Top of DATA RECORDS

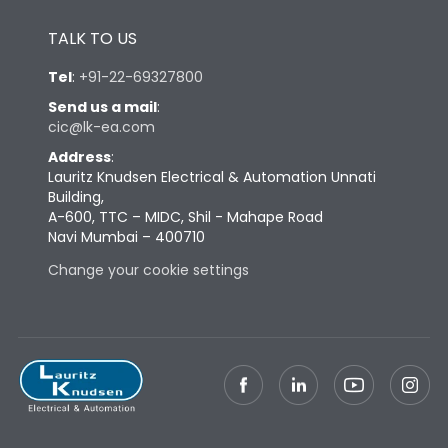
Height
430
TALK TO US
Tel
:
+91-22-69327800
Width
581
Send us a mail
:
cic@lk-ea.com
Depth
324
Address
:
Lauritz Knudsen Electrical & Automation Unnati
Building,
Weight
132
A-600, TTC – MIDC, Shil - Mahape Road
Navi Mumbai – 400710
Change your cookie settings
Termination
Top Vertical-Bottom
Termination capacity
Vertical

Bottom of DATA RECORDS

WRITTEN TASK »
The whole of the data above needs retyping exactly, with pictures omitted.

PROBLEM SOLUTION »
Height
430
TALK TO US
Tel
:
+91-22-69327800
Width
581
Send us a mail
:
cic@lk-ea.com
Depth
324
Address
:
Lauritz Knudsen Electrical & Automation Unnati
Building,
Weight
132
A-600, TTC – MIDC, Shil - Mahape Road
Navi Mumbai – 400710
Change your cookie settings
Termination
Top Vertical-Bottom
Termination capacity
Vertical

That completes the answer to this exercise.